═════ Extracted entries ═════

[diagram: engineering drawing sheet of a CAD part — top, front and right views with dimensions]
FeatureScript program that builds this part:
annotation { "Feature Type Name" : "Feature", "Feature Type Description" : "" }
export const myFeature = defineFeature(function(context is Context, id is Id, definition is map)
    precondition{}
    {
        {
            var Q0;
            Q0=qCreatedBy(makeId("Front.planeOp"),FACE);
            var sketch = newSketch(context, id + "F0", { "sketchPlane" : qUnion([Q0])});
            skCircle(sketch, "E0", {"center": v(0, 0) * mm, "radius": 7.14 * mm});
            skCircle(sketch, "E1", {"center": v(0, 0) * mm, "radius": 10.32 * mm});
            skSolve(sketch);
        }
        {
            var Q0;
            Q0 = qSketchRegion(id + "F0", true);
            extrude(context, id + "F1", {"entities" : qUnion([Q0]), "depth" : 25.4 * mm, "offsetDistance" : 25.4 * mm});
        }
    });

═════

__Goal__
List each line of the records above that contains the word "part".

__Solution to the exercise__
[diagram: engineering drawing sheet of a CAD part — top, front and right views with dimensions]
FeatureScript program that builds this part:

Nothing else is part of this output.